The ministry's circular steers clear of all these assumptions. As per the data put up by Joint Seat Allocation Authority (JoSAA),  at the end of joint counselling for IITs, NITs, IIITs and other government-funded technical institutes in 2016, 73 vacancies were left in IITs and 1,518 vacancies in NITs. 

Representaive Image

What brought us here? A former IITian says IITs do not inspire the kind of awe from students that it did, say in the 1990s. "Institutes like IIITs, BITS Pilani and many colleges have better core subject courses and centres that have better current relevance. The newer crop of IITs are yet to catch up with these institutes in terms of infrastructure and facilities. A smart person in our time wont be lured by an IIT tag like students did a decade ago," he says.   

The complicated seat allocation process that offsets the chance of a candidate to change institutes after the first counselling has also contributed to vacant seats. This circular also points to a blind spot in higher academics with regard to the launching of new centres and disciplines

Bhaskar Ramamurthi, the director of IIT Madras, says an M Tech course in Nuclear Engineering at the institute was scrapped, not because it wasnt attractive, but it generated close to zero jobs for the graduates. "We scrapped the MTech course as hardly any job was coming the graduates way. The country's premier nuclear energy facility, Baba Atomic Research Centre (BARC), has their own courses in nuclear engineering and they do not need our graduates there. As there are no private players in the nuclear sector, our graduates were left in the lurch. We closed down last year,' he says.

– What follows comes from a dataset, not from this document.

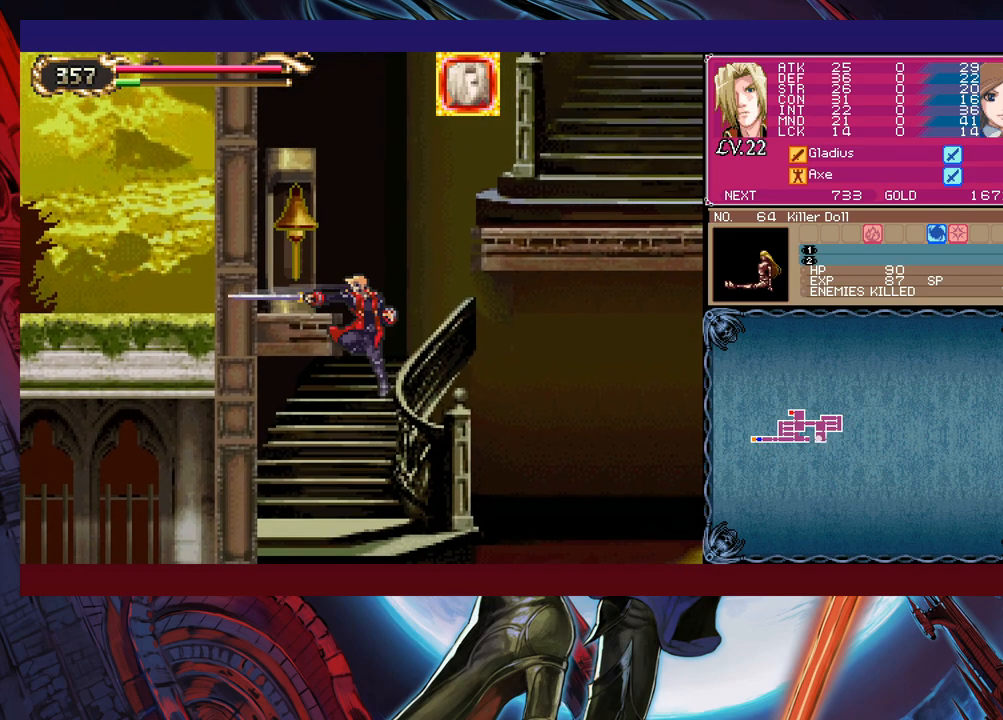
{"buttons": ["B", "X"], "left_stick": "left", "events": [[17, "left_stick", "right"], [50, "B", "up"], [67, "X", "up"], [217, "B", "down"], [217, "left_stick", "center"], [267, "X", "down"], [267, "left_stick", "left"]]}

However, Ramamurthi does not believe the IITs have fallen from grace. "Our undergraduate courses are still in high demand and all the seats get filled. Only a couple of post graduate courses are in the firing line," he adds.  The MHRD circular will take a few courses like M Tech in structural engineering and environmental engineering from the IITM with it. "But, such weeding is something that we do regularly, assessing the workability of each courses," he says.